Kalau Polisi Bilang Wani Piro? Mungkin Saat Masuk Jadi Anggota Polisi Piro-piro Wani

Sebuah ungkapan cukup menggelitik disampaikan kepada korp Polisi kita, ya ini bukan bermaksud mendiskreditkan kepolisian kita, tetapi ya sebagai penyambung lidah diskusi di FB tentang bagaiman kiprah polisi kita sejauh ini. Jelasnya tentang tilang yang sering selesai dengan ungkapan wani piro, lalu berlalu dengan selipan kantong, tak ada surat tilang tak ada sidang, yang ada hanya jawaban dari wani piro. Kemudian ada anggapan bahwa kata wani piro bergulir karena saat recruitmen menjadi anggota polisi si calon anggota memang mempunyai semboyan “Piro-piro wani”, atau berapapun berani (bayar untuk nyogok), ya ini baru anggapan dan rumor lho gan, tak bermaksud menjustifikasi polri kita.

POlisi

POlisi

Perisiwa wani Piro ini memang James Bons sering buktikan sendiri di lapangan. Wajar wong James Bons tukang keluyuran, baik pake motor maupun mobil, ya hampir seluruh kota di pulau Jawa sudah james Bons datangi. Nah saat dijalan jujur aja sering berurusan dengan polisi. Salah satunya ketika di Ngajuk Jatim, dimana hari sudah 2 minggu usai lebaran tapi jalur masih dialihkan, James Bons malas muter karena jauh, wong sudah sepi ngapain masih dialihkan segala, ngabisin bensin aja, lalu saat jalan langsung di berhentikan oleh polisi. Nah terjadilah perdebatan sengit yang memakan waktu lebih dari setengah jam. James Bons terus membantah bahwa lebaran telah usai, kenapa musti diputar-putar. James Bons berikan STNK minta ditilang dengan maksud nanti bantah di pengadilan. Eee ternyata pak polisinya minta bayar ditempat. Setelah 3 kali James Bons  menyatakan minta tilang, pak polisinya tetep aja bilang bisa bayar ditempat, akhirnya terakahir beliau mengeluarkan senjata pamungkasnya, “Wani Piro?” Lalu James Bons kasih Rp. 100.000,- dan James Bons korupsi angka 0 nya satu buah, tinggal Rp. 10.000, – hehehehehe.

Nah peristiwa “Piro-piro wanit” (berpapun berani)  ini yang menjadi legenda yang James Bons belum bisa mengakui benar atau tidaknya, wong belum pernah ngalamin atau liat sendiri. Hanya kabar beberapa orang yang hendak masuk korps kabarnya harus membayar sejumlah uang, ini masih rumor lho, meski banyak yang bilang iya, tapi James Bons belum percaya begitu saja.

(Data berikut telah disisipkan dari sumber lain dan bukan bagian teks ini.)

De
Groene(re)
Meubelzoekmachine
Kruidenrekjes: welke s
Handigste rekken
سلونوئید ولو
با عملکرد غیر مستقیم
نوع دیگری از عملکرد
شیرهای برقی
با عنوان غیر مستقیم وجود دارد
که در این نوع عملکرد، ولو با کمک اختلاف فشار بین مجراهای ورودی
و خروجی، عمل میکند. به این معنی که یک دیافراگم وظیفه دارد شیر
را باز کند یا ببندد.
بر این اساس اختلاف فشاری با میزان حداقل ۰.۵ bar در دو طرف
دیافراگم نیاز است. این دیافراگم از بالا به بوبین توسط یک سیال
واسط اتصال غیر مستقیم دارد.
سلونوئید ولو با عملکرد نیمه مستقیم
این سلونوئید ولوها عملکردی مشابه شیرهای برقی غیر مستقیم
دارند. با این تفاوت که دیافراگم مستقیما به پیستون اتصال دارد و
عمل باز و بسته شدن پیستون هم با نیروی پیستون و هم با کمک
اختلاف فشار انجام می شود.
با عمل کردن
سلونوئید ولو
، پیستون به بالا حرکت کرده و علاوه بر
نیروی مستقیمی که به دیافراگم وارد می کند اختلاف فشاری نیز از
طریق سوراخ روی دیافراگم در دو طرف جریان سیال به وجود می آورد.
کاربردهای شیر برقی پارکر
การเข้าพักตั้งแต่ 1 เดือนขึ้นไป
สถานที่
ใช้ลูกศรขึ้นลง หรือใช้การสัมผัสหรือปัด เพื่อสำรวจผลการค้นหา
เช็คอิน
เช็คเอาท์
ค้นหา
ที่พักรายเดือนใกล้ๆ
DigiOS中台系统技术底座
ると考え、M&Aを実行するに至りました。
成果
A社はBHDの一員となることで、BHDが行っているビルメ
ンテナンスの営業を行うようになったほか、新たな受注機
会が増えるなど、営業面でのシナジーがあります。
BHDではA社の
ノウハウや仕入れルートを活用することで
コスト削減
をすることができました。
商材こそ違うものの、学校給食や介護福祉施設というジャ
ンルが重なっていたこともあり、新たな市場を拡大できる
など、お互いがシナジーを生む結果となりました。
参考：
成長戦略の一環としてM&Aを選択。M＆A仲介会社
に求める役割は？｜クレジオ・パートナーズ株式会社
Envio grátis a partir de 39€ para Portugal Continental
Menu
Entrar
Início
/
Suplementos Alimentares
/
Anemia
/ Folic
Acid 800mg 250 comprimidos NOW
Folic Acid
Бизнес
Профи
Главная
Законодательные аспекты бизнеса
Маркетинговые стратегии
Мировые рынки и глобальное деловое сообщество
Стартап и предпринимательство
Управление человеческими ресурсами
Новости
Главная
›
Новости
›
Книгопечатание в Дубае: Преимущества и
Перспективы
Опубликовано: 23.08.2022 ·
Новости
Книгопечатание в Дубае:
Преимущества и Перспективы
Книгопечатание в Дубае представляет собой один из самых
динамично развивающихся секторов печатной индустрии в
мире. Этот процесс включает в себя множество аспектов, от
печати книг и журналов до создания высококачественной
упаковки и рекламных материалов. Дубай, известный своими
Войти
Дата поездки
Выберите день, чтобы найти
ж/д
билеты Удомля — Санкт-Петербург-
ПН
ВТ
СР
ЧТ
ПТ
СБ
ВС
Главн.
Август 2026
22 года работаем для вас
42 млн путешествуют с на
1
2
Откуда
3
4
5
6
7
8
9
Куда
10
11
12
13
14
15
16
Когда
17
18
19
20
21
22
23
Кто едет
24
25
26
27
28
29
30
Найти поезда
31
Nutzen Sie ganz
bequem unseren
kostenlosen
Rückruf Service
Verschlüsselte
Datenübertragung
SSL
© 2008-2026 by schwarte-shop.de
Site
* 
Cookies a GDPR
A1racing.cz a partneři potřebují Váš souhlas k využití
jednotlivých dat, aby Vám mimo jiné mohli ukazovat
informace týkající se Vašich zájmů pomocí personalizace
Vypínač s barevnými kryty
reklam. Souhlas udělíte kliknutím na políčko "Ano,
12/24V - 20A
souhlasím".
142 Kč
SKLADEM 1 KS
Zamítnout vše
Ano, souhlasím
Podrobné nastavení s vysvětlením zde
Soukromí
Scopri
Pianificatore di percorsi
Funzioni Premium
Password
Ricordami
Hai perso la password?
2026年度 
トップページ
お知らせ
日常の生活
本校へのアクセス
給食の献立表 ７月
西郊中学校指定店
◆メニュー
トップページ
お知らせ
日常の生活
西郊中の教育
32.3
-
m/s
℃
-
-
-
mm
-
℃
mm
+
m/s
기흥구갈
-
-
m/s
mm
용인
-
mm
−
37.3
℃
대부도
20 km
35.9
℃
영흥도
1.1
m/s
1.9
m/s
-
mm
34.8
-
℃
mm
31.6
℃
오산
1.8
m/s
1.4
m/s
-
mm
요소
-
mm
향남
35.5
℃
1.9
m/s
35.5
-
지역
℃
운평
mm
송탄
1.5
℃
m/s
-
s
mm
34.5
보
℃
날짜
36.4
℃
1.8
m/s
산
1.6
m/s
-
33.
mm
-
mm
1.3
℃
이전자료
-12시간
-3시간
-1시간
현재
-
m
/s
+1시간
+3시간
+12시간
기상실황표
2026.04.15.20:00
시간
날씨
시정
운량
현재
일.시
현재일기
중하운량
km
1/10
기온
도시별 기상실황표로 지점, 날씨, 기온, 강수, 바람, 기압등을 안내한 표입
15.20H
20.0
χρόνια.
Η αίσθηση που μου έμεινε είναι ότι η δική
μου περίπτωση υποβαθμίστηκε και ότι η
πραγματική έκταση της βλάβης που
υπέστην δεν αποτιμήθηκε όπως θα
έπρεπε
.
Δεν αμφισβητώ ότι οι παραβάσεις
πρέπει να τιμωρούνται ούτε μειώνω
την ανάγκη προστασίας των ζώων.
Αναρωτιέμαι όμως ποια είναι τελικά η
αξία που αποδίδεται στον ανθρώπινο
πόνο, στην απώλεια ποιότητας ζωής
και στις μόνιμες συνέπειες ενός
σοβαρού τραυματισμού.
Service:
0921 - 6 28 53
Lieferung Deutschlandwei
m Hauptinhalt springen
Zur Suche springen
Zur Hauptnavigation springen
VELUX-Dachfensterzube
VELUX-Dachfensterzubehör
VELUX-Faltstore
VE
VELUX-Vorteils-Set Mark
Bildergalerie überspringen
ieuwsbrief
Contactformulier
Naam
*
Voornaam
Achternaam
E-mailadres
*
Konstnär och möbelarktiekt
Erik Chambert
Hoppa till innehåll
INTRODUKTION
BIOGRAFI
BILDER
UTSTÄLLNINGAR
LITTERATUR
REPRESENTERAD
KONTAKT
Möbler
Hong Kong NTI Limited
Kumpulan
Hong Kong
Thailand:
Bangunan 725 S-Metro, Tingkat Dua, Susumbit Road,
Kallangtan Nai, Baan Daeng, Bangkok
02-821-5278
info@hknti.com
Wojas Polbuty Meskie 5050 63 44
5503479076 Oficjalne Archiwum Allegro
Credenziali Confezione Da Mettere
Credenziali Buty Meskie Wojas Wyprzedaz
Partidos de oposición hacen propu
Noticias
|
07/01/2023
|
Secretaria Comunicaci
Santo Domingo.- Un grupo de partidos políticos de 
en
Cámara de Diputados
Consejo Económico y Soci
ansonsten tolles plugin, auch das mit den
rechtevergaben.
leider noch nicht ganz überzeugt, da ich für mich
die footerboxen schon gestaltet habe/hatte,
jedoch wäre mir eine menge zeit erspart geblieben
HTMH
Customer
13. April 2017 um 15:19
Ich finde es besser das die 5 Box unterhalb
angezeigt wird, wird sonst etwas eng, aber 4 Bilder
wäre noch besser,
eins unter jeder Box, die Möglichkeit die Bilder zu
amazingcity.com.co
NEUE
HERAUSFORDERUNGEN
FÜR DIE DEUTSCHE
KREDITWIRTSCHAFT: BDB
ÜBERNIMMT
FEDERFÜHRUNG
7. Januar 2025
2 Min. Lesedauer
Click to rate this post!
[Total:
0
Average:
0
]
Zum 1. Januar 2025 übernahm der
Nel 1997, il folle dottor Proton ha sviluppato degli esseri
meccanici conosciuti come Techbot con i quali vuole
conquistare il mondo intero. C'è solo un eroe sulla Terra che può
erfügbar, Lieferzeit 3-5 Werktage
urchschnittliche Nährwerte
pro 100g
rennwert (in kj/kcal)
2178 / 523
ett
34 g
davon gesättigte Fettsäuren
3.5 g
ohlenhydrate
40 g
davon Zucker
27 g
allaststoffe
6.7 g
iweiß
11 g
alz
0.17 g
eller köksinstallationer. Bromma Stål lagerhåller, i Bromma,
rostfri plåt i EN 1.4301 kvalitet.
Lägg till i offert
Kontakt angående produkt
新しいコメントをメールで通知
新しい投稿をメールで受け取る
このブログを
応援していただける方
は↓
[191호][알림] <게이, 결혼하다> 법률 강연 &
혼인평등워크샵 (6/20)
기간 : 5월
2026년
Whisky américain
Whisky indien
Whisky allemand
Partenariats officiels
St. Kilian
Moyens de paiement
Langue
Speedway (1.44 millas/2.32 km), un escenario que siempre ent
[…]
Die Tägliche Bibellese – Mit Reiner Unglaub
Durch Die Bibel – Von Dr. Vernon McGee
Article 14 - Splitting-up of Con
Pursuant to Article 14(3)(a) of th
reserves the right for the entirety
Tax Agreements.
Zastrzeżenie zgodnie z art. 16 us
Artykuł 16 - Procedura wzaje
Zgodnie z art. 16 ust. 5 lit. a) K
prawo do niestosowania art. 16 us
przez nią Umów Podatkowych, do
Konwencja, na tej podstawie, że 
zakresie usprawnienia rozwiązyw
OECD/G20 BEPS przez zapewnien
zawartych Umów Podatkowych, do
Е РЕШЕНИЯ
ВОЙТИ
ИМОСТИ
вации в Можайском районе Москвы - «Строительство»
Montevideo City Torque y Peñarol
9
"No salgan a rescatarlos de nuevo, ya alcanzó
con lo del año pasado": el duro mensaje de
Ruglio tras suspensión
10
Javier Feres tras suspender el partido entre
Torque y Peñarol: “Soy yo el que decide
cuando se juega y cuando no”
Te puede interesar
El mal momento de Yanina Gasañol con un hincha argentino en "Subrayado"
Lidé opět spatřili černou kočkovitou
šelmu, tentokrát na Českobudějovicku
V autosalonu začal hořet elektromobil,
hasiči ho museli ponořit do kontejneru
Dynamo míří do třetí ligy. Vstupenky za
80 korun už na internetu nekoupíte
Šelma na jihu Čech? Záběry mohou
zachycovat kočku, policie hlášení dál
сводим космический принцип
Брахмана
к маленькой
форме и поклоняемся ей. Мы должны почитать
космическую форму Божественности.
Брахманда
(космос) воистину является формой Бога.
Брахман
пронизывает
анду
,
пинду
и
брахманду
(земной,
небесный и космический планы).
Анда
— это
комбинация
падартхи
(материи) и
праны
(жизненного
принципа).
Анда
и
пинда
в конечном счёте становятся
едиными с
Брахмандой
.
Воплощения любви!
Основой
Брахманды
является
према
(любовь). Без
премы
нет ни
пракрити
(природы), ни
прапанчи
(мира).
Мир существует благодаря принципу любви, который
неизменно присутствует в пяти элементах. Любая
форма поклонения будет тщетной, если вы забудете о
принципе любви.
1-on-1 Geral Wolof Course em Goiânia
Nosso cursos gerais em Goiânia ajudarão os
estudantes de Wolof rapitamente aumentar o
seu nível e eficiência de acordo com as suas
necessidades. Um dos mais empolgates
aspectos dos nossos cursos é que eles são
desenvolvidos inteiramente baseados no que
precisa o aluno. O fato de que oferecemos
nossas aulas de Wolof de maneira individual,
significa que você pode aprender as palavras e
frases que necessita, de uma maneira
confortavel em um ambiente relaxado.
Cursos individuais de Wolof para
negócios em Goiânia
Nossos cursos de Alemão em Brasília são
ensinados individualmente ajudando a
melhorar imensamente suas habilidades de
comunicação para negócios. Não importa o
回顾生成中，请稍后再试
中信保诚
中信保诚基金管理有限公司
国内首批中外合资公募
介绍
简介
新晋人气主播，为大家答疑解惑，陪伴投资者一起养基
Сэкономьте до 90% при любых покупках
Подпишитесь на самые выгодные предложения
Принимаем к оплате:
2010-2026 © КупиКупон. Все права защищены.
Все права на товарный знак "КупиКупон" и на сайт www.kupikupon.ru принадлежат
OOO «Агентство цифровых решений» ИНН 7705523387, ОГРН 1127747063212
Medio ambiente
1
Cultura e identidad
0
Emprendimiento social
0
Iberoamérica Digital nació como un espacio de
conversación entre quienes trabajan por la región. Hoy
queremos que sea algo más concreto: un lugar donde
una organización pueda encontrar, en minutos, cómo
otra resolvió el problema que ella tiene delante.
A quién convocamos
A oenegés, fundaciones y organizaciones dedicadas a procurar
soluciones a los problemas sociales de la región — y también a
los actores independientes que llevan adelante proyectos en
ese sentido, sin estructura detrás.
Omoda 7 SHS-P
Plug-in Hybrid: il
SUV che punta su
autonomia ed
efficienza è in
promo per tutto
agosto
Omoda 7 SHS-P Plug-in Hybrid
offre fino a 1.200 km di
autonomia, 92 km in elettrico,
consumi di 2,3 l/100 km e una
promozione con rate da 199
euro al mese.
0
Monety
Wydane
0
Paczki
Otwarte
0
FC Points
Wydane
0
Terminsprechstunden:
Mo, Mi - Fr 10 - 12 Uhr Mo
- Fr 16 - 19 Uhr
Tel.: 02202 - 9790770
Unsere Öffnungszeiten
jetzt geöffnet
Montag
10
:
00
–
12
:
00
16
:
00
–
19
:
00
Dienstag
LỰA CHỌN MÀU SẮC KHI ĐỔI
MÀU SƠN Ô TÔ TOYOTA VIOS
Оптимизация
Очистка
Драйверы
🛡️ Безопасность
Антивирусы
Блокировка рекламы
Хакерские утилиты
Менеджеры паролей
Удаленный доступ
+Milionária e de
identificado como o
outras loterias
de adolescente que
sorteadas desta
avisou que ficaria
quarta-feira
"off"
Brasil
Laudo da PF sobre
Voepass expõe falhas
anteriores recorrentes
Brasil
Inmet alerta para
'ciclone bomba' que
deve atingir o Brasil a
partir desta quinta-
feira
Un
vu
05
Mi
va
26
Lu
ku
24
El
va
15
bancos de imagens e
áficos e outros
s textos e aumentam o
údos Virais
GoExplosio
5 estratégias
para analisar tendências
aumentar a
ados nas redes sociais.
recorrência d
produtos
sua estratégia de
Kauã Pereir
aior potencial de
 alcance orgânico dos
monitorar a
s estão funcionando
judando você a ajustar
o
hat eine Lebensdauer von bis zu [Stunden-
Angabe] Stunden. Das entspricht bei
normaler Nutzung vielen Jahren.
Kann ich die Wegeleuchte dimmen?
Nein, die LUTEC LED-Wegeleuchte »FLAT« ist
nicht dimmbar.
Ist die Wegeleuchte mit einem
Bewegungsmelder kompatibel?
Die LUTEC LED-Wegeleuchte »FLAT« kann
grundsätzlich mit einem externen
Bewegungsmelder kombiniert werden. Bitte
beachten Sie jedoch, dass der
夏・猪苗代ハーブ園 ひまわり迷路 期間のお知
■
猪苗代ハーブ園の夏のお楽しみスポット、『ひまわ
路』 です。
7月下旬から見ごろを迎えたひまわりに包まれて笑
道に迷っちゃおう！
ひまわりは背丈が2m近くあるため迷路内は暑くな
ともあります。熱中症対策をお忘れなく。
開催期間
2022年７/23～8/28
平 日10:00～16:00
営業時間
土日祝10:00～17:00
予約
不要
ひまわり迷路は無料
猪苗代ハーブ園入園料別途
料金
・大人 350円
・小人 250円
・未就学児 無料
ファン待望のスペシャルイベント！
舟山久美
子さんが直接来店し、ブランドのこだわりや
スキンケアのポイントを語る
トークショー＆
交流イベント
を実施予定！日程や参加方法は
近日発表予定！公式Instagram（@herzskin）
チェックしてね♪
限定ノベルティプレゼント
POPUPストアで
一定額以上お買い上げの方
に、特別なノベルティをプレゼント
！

Seorang kriminolog, Reza Indragiri Amriel di Kompas mengatakan bahwa beberapa kasus indisiplioner di tubuh Kepolisian karena salah satunya permasalahan dalam rekrutmen anggota. Ia mengatakan, sejak awal, kepolisian seharusnya bisa memastikan bahwa orang-orang yang diterima bergabung hanya mereka dengan tendensi kekerasan minimal. Boleh jadi yang ini mungkin dari “Piro-piro wani” hehe, baru rumor lho belum bisa mengatakan ini fakta.

Nah disisi lain, ketika James Bons iseng langsung nemuian polisi yang bertugas di jalan, dan juga wartawan yang khusus untuk warta polisi, lalu ngobrol banyak dan hingga ke masalah wai piro daam tilang ini ternyata jawabannya cukup memilukan, berat juga untuk menjadi polisi ini. Gaji kecil, kabarnya untuk bensin motornya mobile muter-muter ngatur lalu-lintas tidak dikasih biaya tambahan untuk bensin, bensin ini harus cari sendiri, makanya terkadang muncul senjata pamungkas “Wani Piro”? Apalagi untuk sekedar beli kopo atau minum, wew juga harus cari sendiri. Bahkan untuk misalkan acara lebaran banyak biaya tambahan untuk rambu-rambu lalu lintas dan biaya operasional lain yang semua itu harus dicari sedndiri, dan dapetnya dari “Wnai Piro ini”

Lagi-lagi benar tidaknya ya wallahu a’lam, wong itu hasil ceritanya pak polisi dan wartawan dari terbitan warta polri.